When Merrigan realized it was the real deal, she acquiesced and chalked up the recognition to being part of something bigger than herself.
“In part, I was the embodiment of what’s going on in this country, and that’s a revolution about food,” Merrigan told an audience of about 50 people at the University of Maryland on May 2 during a presentation on changes in food policy in and outside of the nation’s capital.
The presentation was part of an ongoing seminar series featuring distinguished women scholars at the university. Merrigan, who served as Deputy Secretary of Agriculture from 2009 to 2013, recently became the executive director of the Sustainability Institute at George Washington University.
Merrigan said that, while most of her career has been focused on Washington, she thinks the most important changes regarding food and agriculture begin in the countryside “with bright innovations and communities coming together.”
She went on to depict several examples of how individuals, cities, states and regions have impacted national food policy — concluding that they’ll have to be even more determined in their efforts as the Washington, D.C. decision-making machine continues to slow in its efficiency.
Merrigan even added that the United States may have narrowly passed its last farm bill this past year, predicting that the stalemates that made the process so halting may make it impossible to complete in the future.
“We are in uncharted territory. What does it mean if we don’t have an omnibus farm bill? Good and bad things,” Merrigan said, adding that what might replace the big fight would be small time-consuming fights that would result in even less progress.
Merrigan, who created the Know Your Farmer, Know Your Food Initiative to support local food systems, admitted to the audience that making smart decisions about food has become increasingly difficult despite — or because of — the sheer number of choices available.
She said industry research has shown that putting additional information on a label — whether that information is pertinent or just tells you that the product was “harvested under a full moon” — results in a positive consumer response.
Therefore, we have entered an era of labeling overload in which consumers aren’t sure which certifications matter most, she said.
The USDA also plays a role in designating the health factor of foods via its dietary guidelines, which are updated every five years.
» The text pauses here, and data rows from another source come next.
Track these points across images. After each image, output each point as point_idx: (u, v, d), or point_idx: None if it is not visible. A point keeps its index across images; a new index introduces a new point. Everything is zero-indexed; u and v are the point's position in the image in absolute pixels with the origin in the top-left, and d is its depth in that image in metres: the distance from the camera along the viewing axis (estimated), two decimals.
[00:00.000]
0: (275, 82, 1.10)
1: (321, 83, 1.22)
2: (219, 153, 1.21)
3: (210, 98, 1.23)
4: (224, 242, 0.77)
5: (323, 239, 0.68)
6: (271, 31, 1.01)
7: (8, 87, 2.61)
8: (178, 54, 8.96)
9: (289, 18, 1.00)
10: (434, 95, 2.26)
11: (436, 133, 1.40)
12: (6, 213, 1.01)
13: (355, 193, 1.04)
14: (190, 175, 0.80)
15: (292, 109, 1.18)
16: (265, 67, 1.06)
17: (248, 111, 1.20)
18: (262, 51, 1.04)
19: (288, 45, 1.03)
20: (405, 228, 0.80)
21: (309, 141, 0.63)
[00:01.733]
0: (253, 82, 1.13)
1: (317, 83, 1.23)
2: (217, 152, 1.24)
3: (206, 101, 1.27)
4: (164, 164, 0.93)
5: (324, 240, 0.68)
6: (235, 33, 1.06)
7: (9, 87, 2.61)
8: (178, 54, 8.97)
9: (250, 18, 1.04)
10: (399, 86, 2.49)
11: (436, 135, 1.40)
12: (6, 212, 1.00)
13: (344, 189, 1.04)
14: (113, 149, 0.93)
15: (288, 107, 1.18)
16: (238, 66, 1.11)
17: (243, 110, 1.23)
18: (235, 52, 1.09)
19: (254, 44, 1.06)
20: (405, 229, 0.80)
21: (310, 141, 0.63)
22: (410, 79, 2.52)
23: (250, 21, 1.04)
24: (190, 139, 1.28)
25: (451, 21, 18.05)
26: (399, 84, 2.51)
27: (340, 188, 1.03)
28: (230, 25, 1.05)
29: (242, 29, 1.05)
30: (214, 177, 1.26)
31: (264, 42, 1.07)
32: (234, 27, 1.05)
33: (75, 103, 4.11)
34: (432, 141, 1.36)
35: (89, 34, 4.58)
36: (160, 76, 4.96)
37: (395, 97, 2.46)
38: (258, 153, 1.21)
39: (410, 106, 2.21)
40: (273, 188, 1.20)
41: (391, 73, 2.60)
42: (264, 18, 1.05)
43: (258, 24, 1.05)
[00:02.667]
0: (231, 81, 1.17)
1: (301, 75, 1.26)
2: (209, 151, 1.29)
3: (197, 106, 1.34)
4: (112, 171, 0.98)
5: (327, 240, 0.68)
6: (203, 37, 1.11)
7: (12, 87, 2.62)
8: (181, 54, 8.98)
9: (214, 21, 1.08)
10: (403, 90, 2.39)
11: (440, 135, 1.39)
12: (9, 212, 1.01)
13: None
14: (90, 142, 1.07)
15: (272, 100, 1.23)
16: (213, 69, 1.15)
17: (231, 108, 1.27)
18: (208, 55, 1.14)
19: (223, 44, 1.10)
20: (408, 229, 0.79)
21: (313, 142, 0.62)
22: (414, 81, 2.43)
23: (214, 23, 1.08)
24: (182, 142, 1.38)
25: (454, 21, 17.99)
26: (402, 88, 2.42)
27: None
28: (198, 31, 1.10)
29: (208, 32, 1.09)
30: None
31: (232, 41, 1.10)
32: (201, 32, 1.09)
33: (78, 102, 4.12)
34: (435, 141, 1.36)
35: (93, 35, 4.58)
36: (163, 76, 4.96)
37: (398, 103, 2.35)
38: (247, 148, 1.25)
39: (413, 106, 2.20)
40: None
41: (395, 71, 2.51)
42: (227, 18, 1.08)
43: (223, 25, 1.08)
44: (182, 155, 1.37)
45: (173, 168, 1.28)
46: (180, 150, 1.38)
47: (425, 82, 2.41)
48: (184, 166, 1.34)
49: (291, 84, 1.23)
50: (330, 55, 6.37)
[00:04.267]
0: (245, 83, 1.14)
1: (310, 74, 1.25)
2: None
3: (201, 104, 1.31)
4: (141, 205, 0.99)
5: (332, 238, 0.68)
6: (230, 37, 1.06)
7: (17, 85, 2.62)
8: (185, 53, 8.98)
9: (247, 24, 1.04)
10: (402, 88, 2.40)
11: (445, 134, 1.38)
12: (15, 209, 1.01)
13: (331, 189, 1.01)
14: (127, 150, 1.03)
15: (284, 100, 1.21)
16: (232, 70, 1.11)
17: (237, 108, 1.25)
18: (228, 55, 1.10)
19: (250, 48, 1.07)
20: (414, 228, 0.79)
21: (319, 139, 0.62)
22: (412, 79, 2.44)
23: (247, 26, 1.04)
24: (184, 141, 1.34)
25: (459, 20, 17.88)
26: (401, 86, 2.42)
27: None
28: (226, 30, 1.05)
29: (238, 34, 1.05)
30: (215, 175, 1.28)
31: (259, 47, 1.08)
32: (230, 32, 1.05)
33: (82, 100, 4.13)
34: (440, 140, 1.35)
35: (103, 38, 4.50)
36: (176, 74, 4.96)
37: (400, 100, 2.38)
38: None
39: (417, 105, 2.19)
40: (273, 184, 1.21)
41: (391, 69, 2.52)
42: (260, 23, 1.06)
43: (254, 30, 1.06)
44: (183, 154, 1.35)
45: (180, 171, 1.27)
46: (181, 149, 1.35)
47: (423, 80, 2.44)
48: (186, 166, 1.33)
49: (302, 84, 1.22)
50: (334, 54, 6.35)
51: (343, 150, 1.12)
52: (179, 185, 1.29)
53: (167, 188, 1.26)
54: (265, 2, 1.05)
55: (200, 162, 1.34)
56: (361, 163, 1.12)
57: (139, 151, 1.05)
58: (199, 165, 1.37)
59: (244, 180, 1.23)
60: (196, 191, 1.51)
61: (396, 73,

What began as a food pyramid has morphed into a “MyPlate” that is largely devoted to vegetables, though Merrigan said the food pyramid is still available for those who find it helpful.
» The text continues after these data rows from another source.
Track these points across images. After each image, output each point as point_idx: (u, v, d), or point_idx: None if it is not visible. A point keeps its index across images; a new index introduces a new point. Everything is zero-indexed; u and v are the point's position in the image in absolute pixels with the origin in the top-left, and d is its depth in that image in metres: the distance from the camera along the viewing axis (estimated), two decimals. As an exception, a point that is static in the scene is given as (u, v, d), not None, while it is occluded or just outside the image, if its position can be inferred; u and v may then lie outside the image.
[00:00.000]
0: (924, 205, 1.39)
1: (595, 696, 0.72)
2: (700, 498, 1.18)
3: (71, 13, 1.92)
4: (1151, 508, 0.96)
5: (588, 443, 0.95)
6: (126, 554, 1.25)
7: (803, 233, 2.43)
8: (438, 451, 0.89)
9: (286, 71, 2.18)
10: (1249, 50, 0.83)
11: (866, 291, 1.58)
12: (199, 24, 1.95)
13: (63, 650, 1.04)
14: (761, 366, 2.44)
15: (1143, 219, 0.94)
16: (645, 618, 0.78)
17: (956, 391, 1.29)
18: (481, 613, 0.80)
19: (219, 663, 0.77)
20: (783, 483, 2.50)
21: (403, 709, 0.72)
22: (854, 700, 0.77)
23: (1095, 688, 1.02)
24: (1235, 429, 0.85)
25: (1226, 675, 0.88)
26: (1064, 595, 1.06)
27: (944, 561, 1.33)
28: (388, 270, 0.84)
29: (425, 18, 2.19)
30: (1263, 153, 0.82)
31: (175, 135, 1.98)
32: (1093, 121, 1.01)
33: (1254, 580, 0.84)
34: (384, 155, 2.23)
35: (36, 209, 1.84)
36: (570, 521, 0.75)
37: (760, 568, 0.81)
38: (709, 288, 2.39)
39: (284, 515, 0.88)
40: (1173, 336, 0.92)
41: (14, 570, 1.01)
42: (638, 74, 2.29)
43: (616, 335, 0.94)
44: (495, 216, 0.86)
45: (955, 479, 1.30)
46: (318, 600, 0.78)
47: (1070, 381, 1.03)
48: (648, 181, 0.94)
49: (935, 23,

Merrigan said the next guidelines, due out in 2015, might be expanded to help consumers consider how their food choices impact the planet and could be more sustainable.
Of all the movements contained in today’s “food revolution,” Merrigan said she is most heartened by the growth of farm-to-school programs in the country.
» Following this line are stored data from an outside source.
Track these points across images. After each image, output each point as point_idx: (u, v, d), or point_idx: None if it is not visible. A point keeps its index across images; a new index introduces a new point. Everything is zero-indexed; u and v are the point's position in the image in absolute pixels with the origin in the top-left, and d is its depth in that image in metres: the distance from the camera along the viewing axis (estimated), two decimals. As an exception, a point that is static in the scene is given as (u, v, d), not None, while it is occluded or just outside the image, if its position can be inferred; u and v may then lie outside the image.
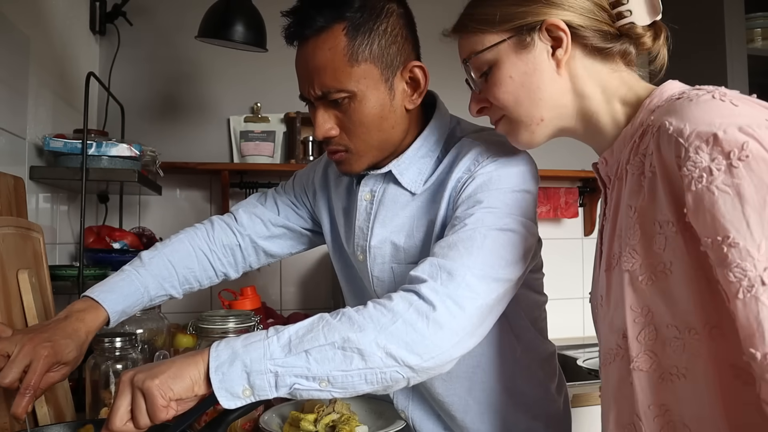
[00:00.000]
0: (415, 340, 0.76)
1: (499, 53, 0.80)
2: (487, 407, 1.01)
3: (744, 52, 2.07)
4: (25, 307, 1.07)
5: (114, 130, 1.99)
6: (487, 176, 0.89)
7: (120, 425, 0.73)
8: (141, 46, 2.16)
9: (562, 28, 0.76)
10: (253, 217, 1.19)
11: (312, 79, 0.91)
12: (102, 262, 1.61)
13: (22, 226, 1.17)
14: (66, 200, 1.79)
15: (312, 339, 0.75)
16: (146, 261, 1.09)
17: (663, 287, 0.68)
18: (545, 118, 0.81)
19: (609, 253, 0.76)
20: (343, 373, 0.75)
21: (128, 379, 0.74)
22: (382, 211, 1.01)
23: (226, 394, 0.74)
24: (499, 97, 0.81)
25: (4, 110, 1.34)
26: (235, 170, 2.17)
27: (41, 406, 1.01)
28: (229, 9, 1.72)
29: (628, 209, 0.71)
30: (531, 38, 0.78)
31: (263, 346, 0.75)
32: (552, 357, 1.09)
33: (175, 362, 0.75)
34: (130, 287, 1.04)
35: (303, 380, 0.75)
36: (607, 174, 0.81)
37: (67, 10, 1.79)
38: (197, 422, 1.12)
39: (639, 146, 0.71)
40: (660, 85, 0.77)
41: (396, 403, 1.10)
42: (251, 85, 2.27)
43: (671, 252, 0.66)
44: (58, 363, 0.89)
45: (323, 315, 0.79)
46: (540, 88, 0.79)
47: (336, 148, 0.97)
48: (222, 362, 0.74)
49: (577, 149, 1.04)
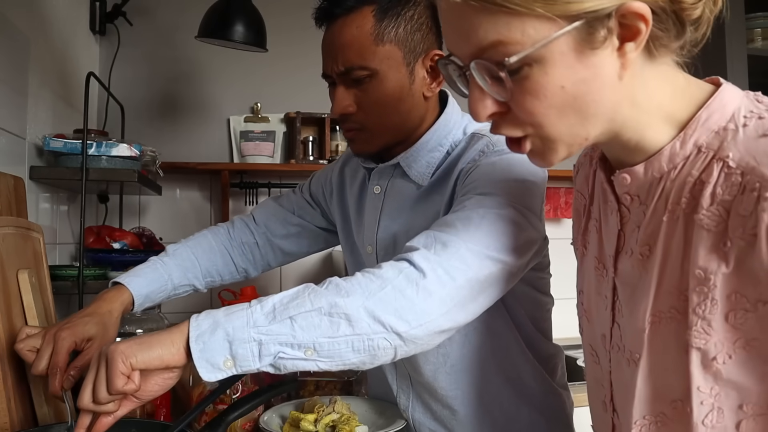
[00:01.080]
0: (404, 306, 0.74)
1: (550, 50, 0.54)
2: (491, 400, 1.02)
3: (744, 52, 2.07)
4: (25, 307, 1.07)
5: (114, 130, 1.99)
6: (490, 166, 0.89)
7: (87, 400, 0.70)
8: (141, 46, 2.16)
9: (646, 17, 0.54)
10: (269, 216, 1.22)
11: (336, 55, 0.94)
12: (102, 262, 1.61)
13: (22, 226, 1.17)
14: (66, 200, 1.79)
15: (297, 305, 0.72)
16: (171, 252, 1.14)
17: (744, 364, 0.58)
18: (591, 137, 0.60)
19: (654, 309, 0.63)
20: (329, 339, 0.72)
21: (98, 352, 0.72)
22: (389, 203, 1.03)
23: (206, 365, 0.69)
24: (537, 114, 0.57)
25: (4, 110, 1.34)
26: (235, 170, 2.17)
27: (41, 406, 1.01)
28: (229, 9, 1.72)
29: (702, 276, 0.57)
30: (605, 30, 0.54)
31: (246, 314, 0.71)
32: (553, 358, 1.09)
33: (146, 337, 0.71)
34: (154, 273, 1.08)
35: (288, 348, 0.71)
36: (628, 192, 0.65)
37: (67, 10, 1.79)
38: (197, 422, 1.12)
39: (715, 192, 0.56)
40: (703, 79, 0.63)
41: (398, 404, 1.10)
42: (251, 85, 2.27)
43: (759, 329, 0.56)
44: (83, 340, 0.92)
45: (309, 284, 0.76)
46: (597, 100, 0.57)
47: (351, 126, 0.98)
48: (203, 331, 0.70)
49: (577, 149, 1.04)
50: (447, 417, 1.04)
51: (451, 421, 1.04)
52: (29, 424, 0.98)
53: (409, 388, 1.09)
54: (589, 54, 0.55)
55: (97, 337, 0.94)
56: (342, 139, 2.23)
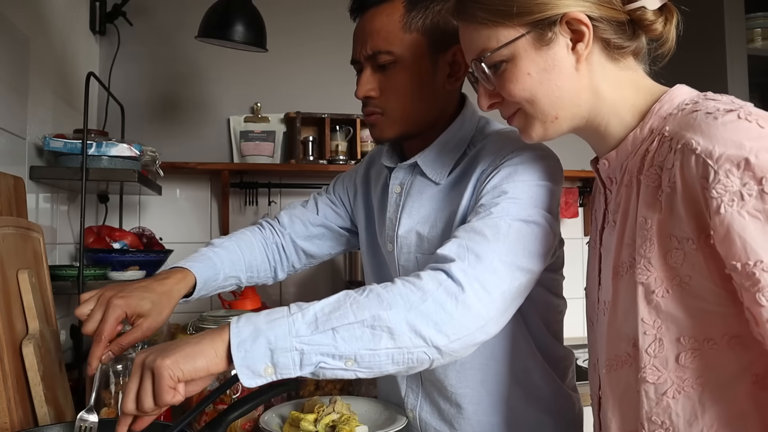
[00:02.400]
0: (444, 320, 0.76)
1: (516, 49, 0.75)
2: (499, 399, 1.02)
3: (744, 52, 2.07)
4: (25, 307, 1.07)
5: (114, 130, 1.99)
6: (512, 168, 0.91)
7: (132, 408, 0.72)
8: (141, 46, 2.16)
9: (584, 21, 0.73)
10: (293, 218, 1.24)
11: (366, 40, 0.99)
12: (102, 262, 1.61)
13: (22, 226, 1.17)
14: (66, 200, 1.79)
15: (340, 317, 0.74)
16: (218, 244, 1.14)
17: (680, 299, 0.68)
18: (560, 116, 0.78)
19: (616, 260, 0.75)
20: (370, 352, 0.74)
21: (141, 360, 0.73)
22: (409, 202, 1.05)
23: (248, 372, 0.71)
24: (514, 94, 0.77)
25: (4, 110, 1.34)
26: (235, 170, 2.17)
27: (41, 406, 1.01)
28: (229, 9, 1.72)
29: (643, 221, 0.70)
30: (552, 33, 0.74)
31: (287, 323, 0.73)
32: (564, 360, 1.09)
33: (190, 341, 0.73)
34: (209, 261, 1.08)
35: (329, 359, 0.73)
36: (608, 175, 0.80)
37: (67, 10, 1.79)
38: (197, 422, 1.12)
39: (654, 157, 0.70)
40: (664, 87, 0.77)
41: (406, 403, 1.10)
42: (251, 85, 2.27)
43: (689, 267, 0.67)
44: (134, 314, 0.91)
45: (348, 292, 0.77)
46: (558, 85, 0.75)
47: (373, 110, 1.01)
48: (244, 338, 0.72)
49: (577, 149, 1.04)
50: (454, 415, 1.04)
51: (458, 418, 1.04)
52: (29, 424, 0.98)
53: (418, 387, 1.09)
54: (546, 50, 0.75)
55: (150, 315, 0.92)
56: (342, 139, 2.23)
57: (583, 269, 0.90)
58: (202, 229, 2.23)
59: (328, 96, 2.29)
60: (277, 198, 2.29)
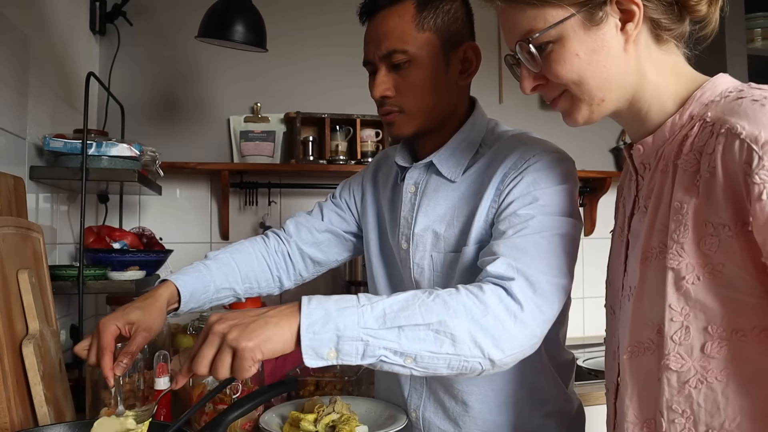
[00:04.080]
0: (502, 336, 0.80)
1: (564, 29, 0.73)
2: (505, 399, 1.03)
3: (744, 52, 2.06)
4: (25, 307, 1.07)
5: (114, 130, 1.99)
6: (536, 173, 0.94)
7: (204, 372, 0.75)
8: (141, 46, 2.16)
9: (635, 1, 0.71)
10: (299, 226, 1.25)
11: (380, 41, 1.01)
12: (102, 262, 1.61)
13: (22, 226, 1.17)
14: (66, 200, 1.79)
15: (408, 317, 0.77)
16: (212, 257, 1.16)
17: (711, 287, 0.67)
18: (606, 99, 0.76)
19: (646, 246, 0.74)
20: (431, 354, 0.77)
21: (220, 333, 0.75)
22: (425, 201, 1.07)
23: (312, 353, 0.75)
24: (562, 76, 0.75)
25: (4, 110, 1.34)
26: (235, 170, 2.17)
27: (41, 406, 1.01)
28: (229, 9, 1.72)
29: (678, 206, 0.69)
30: (602, 12, 0.72)
31: (357, 313, 0.76)
32: (566, 364, 1.11)
33: (269, 322, 0.75)
34: (198, 274, 1.10)
35: (391, 354, 0.76)
36: (641, 161, 0.79)
37: (67, 10, 1.79)
38: (197, 422, 1.12)
39: (694, 142, 0.69)
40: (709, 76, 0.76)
41: (409, 403, 1.11)
42: (251, 85, 2.27)
43: (723, 254, 0.66)
44: (125, 324, 0.94)
45: (416, 293, 0.81)
46: (606, 66, 0.74)
47: (390, 109, 1.04)
48: (314, 321, 0.75)
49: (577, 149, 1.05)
50: (459, 413, 1.05)
51: (463, 417, 1.04)
52: (29, 424, 0.98)
53: (422, 387, 1.09)
54: (594, 30, 0.73)
55: (139, 320, 0.95)
56: (342, 139, 2.23)
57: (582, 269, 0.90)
58: (202, 229, 2.23)
59: (328, 96, 2.29)
60: (277, 198, 2.29)
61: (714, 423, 0.68)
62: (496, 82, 2.49)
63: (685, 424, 0.70)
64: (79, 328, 1.47)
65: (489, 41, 2.44)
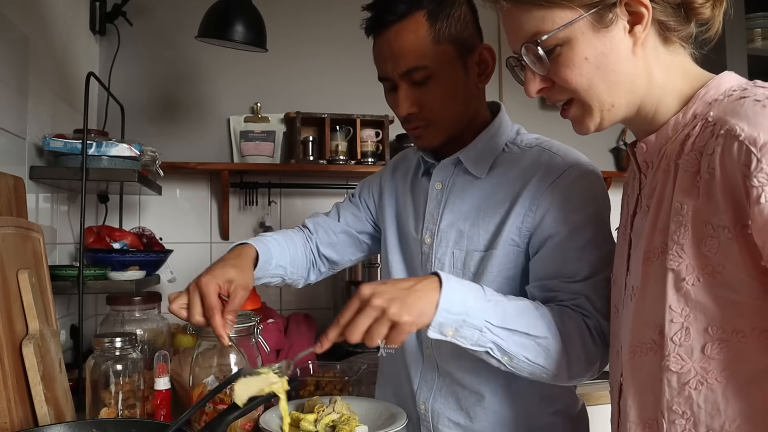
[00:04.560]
0: (580, 362, 0.90)
1: (573, 31, 0.72)
2: (517, 393, 1.04)
3: (744, 52, 2.07)
4: (25, 307, 1.07)
5: (114, 130, 1.99)
6: (573, 186, 0.97)
7: (357, 340, 0.81)
8: (141, 46, 2.16)
9: (644, 2, 0.70)
10: (317, 226, 1.28)
11: (397, 59, 1.00)
12: (102, 262, 1.61)
13: (22, 226, 1.17)
14: (66, 200, 1.79)
15: (525, 325, 0.86)
16: (267, 235, 1.18)
17: (711, 289, 0.67)
18: (616, 104, 0.75)
19: (648, 246, 0.74)
20: (526, 361, 0.87)
21: (379, 306, 0.80)
22: (451, 198, 1.09)
23: (437, 328, 0.83)
24: (571, 80, 0.74)
25: (4, 110, 1.34)
26: (235, 170, 2.17)
27: (41, 406, 1.01)
28: (229, 9, 1.72)
29: (679, 207, 0.69)
30: (612, 14, 0.71)
31: (484, 306, 0.85)
32: None
33: (421, 297, 0.82)
34: (264, 246, 1.11)
35: (496, 349, 0.86)
36: (644, 160, 0.79)
37: (67, 10, 1.79)
38: (197, 422, 1.12)
39: (696, 141, 0.69)
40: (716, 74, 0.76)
41: (418, 396, 1.12)
42: (251, 85, 2.27)
43: (723, 256, 0.65)
44: (225, 281, 0.96)
45: (527, 303, 0.90)
46: (615, 70, 0.73)
47: (418, 124, 1.05)
48: (450, 305, 0.82)
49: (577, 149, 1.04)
50: (472, 403, 1.06)
51: (475, 407, 1.05)
52: (29, 424, 0.98)
53: (433, 380, 1.10)
54: (604, 32, 0.72)
55: (236, 278, 0.97)
56: (342, 139, 2.23)
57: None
58: (202, 229, 2.23)
59: (328, 96, 2.29)
60: (277, 198, 2.29)
61: (714, 424, 0.68)
62: (497, 82, 2.49)
63: (686, 425, 0.70)
64: (79, 328, 1.47)
65: (489, 41, 2.43)
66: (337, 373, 1.40)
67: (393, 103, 1.05)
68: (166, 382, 1.16)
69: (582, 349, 0.89)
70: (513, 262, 1.01)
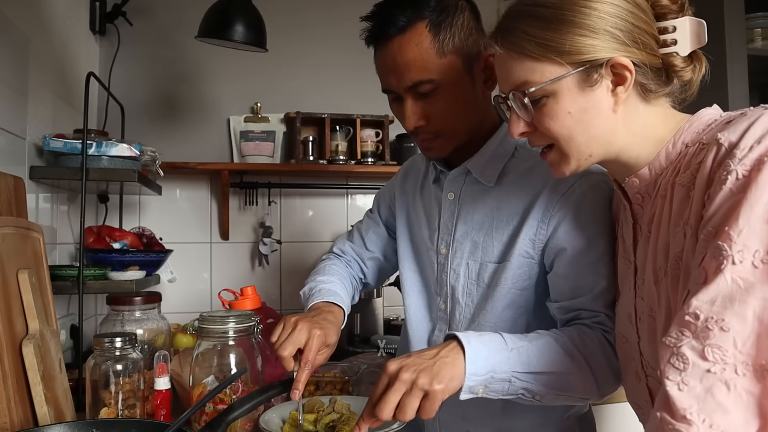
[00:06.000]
0: (608, 378, 0.91)
1: (560, 86, 0.76)
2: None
3: (744, 52, 2.06)
4: (25, 307, 1.07)
5: (114, 130, 1.99)
6: (583, 200, 0.96)
7: (389, 417, 0.80)
8: (141, 46, 2.16)
9: (629, 67, 0.74)
10: (350, 259, 1.30)
11: (401, 73, 0.97)
12: (102, 262, 1.61)
13: (22, 226, 1.17)
14: (66, 200, 1.79)
15: (549, 363, 0.87)
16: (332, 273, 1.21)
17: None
18: (594, 154, 0.80)
19: (653, 267, 0.76)
20: (557, 395, 0.88)
21: (408, 380, 0.80)
22: (464, 207, 1.08)
23: (468, 390, 0.84)
24: (553, 131, 0.78)
25: (4, 110, 1.34)
26: (235, 170, 2.17)
27: (41, 406, 1.01)
28: (229, 9, 1.72)
29: (678, 220, 0.72)
30: (598, 74, 0.75)
31: (508, 357, 0.85)
32: None
33: (446, 363, 0.82)
34: (342, 291, 1.15)
35: (527, 393, 0.87)
36: (638, 192, 0.82)
37: (67, 10, 1.79)
38: (197, 422, 1.12)
39: (691, 161, 0.73)
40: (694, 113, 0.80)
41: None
42: (251, 85, 2.27)
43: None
44: (323, 344, 0.98)
45: (548, 339, 0.89)
46: (595, 125, 0.77)
47: (427, 136, 1.03)
48: (476, 369, 0.83)
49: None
50: (479, 412, 1.06)
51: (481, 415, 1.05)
52: (29, 424, 0.98)
53: None
54: (588, 90, 0.76)
55: (332, 347, 1.01)
56: (342, 139, 2.23)
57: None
58: (202, 229, 2.22)
59: (328, 96, 2.29)
60: (277, 198, 2.29)
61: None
62: (496, 82, 2.49)
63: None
64: (79, 328, 1.47)
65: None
66: (337, 373, 1.40)
67: (399, 114, 1.03)
68: (166, 382, 1.16)
69: (607, 365, 0.91)
70: (527, 273, 1.00)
She worked with First Lady Michelle Obama to craft the Healthy, Hunger-free Kids Act while in office, which revamped school lunches to make them more healthful and promote the sourcing of local ingredients.
Merrigan cited research that students who participated in garden-based learning programs performed better in school, were more environmentally aware and were more willing to try fruits and vegetables beyond what they had seen growing in a garden just by being introduced to the process.
“That has a long-lasting impact as people reconnect and start bringing agriculture back into their education,” Merrigan said. “Who knows where that leads?”
Merrigan cited the USDA’s continual work in her areas of interest, such as work to improve the nutrition of low-income individuals and to address the need for additional farm workers.
As the government’s dietary guidelines point out that we should eat more fruits and vegetables, Merrigan thinks food policies should follow that encourage family farms to grow more produce alongside their current crops (a practice that has grown with the local foods movement in much of the Delmarva region).